PrivateCore
- Type: Subsidiary
- Industry: Encryption
- Founded: October 19, 2011; 14 years ago
- Founders: Oded Horovitz Steve Weis
- Headquarters: Palo Alto, California, U.S.
- Area served: Worldwide
- Key people: Oded Horovitz (CEO, co-founder) Steve Weis (CTO, co-founder) Todd Thiemann (VP Marketing) Carl Waldspurger (advisor)
- Parent: Meta Platforms (2014 - present)
- Website: www.privatecore.com

= PrivateCore =

Californian company

PrivateCore is a venture-backed startup located in Palo Alto, California that develops software to secure server data through server attestation and memory encryption. The company's attestation and memory encryption technology fills a gap that exists between “data in motion” encryption (TLS, email encryption) and “data at rest” encryption (disk encryption, tape encryption) by protecting “data in use” (random access memory). PrivateCore memory encryption technology protects against threats to servers such as cold boot attacks, hardware advanced persistent threats, rootkits/bootkits, computer hardware supply chain attacks, and physical threats to servers from insiders. PrivateCore was acquired by Facebook (now Meta Platforms) on 7 August 2014.

==History==
PrivateCore was founded in 2011 by security veterans from VMware and Google with seed funding from Foundation Capital. PrivateCore “virtualizes” physical security and enables service providers and enterprises to deploy servers processing sensitive data in outsourced environments while maintaining security around data in use.

The company's memory encryption technology has been spurred by a number of industry trends including the increasing sophistication of hackers, a larger number of servers in outsourced environments, larger amounts of sensitive data being placed in persistent memory, and x86 virtualization technology which can increase the environment attack surface.

PrivateCore was acquired by Facebook, a deal that was announced on 7 August 2014.

==Technology==
PrivateCore's focus is securing data-in-use on x86 servers. The company has taken advantage of recent microprocessor innovations including larger microprocessor caches and hardware cryptographic acceleration technology that enable more effective methods of encrypting memory while maintaining acceptable application performance. The technology approach goes beyond previous academic research efforts such as TRESOR.

PrivateCore assumes that the only element that needs to be trusted in a system is the Central Processing Unit (CPU). The firm uses Trusted Platform Module (TPM) chips and Intel Trusted Execution Technology (Intel TXT) to provide remote server attestation. PrivateCore also supports the cryptographic hardware acceleration provided by Intel AES-NI technology.

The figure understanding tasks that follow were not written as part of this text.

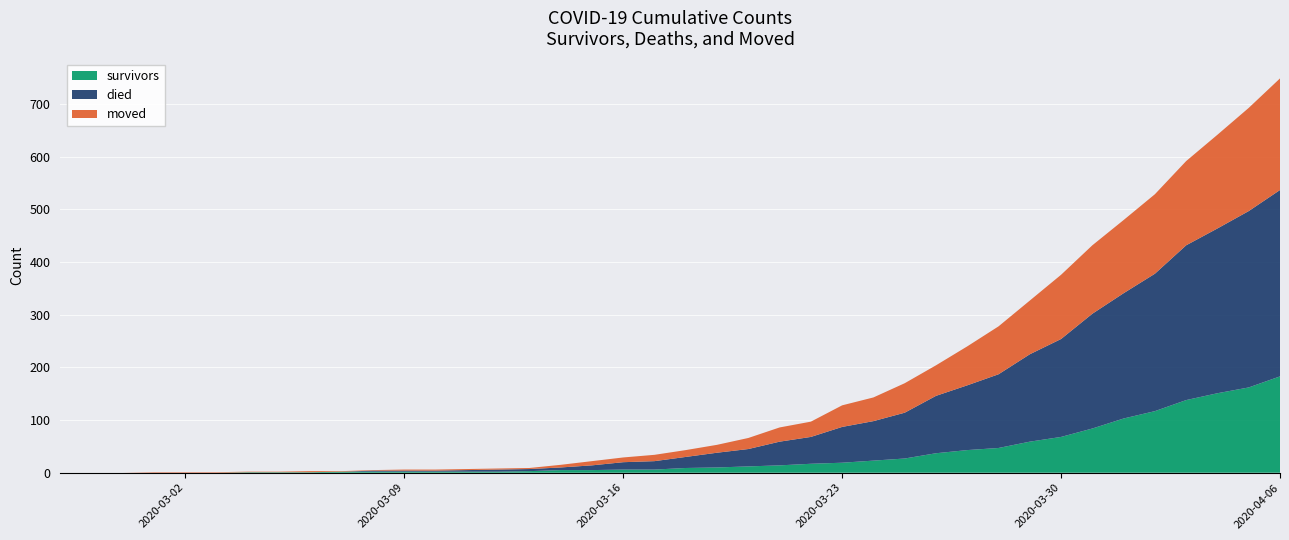

Reading right to left, transcribe all the data shown in this chart.

survivors: 183	162	151	138	117	103	84	68	59	47	43	37	27	23	19	17	14	12	10	9	6	6	5	5	3	2	2	2	2	2	2	1	1	1	0	0	0	0	0	0
died: 354	335	313	294	261	238	218	186	166	140	123	109	87	75	68	51	45	33	28	21	16	14	9	5	4	4	3	2	2	2	0	0	0	0	0	0	0	0	0	0
moved: 212	196	178	160	151	139	130	122	102	91	74	58	56	45	41	29	27	21	15	13	12	9	8	5	2	2	2	2	2	1	1	2	1	1	1	1	1	0	0	0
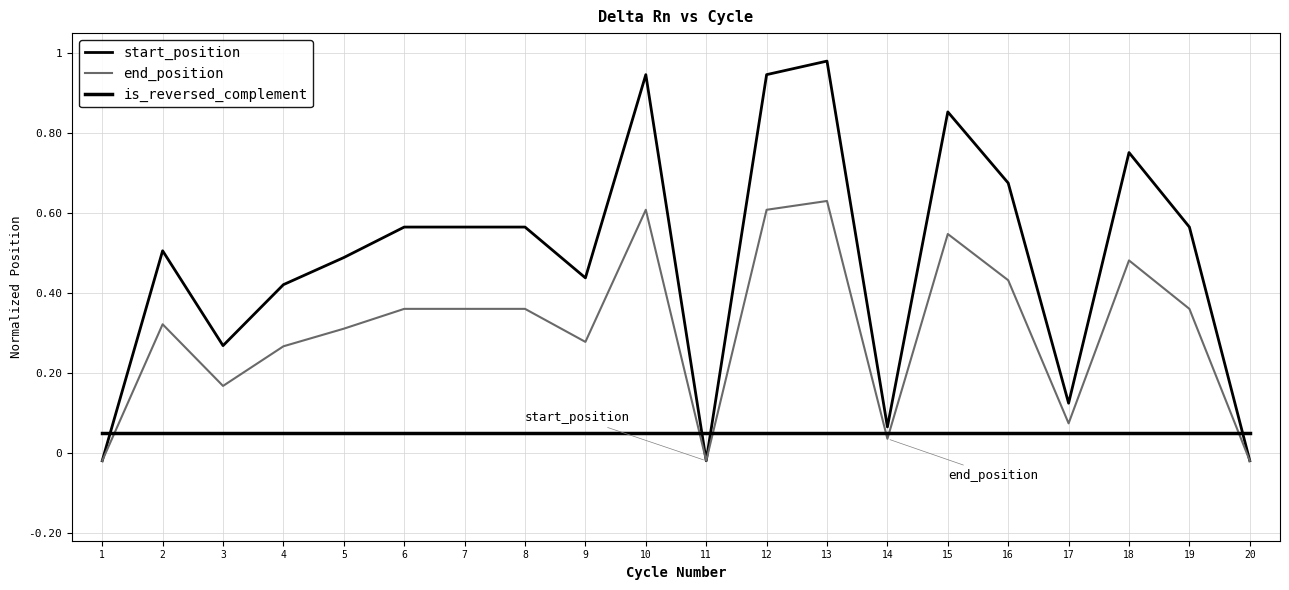

Is the value of end_position at 14 greater than the value of start_position at 13?

No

PrivateCore technology is positioned as being most applicable to outsourced or hosted environments where the enterprise cannot have trust in the computing infrastructure.

==Products==
The PrivateCore vCage product portfolio comprises vCage Manager and vCage Host. vCage Manager validates the integrity of x86 servers running Linux as well as the vCage Host. vCage Host installs on bare-metal servers and provides a hardened hypervisor based on KVM that can secure server random access memory (RAM) with AES encryption. vCage Host does this by loading a secure hypervisor into the CPU cache and acting as a gateway to encrypt memory paging in and out between the CPU cache and RAM. vCage memory encryption leverages the KVM hypervisor but also has the potential to support other hypervisors. vCage Host supports existing KVM management tools.

vCage supports a number of use cases including creating OpenStack trusted computing pools as well as protecting x86 servers in co-location and bare-metal cloud environments.

vCage Manager and vCage Host became generally available on 11 February 2014.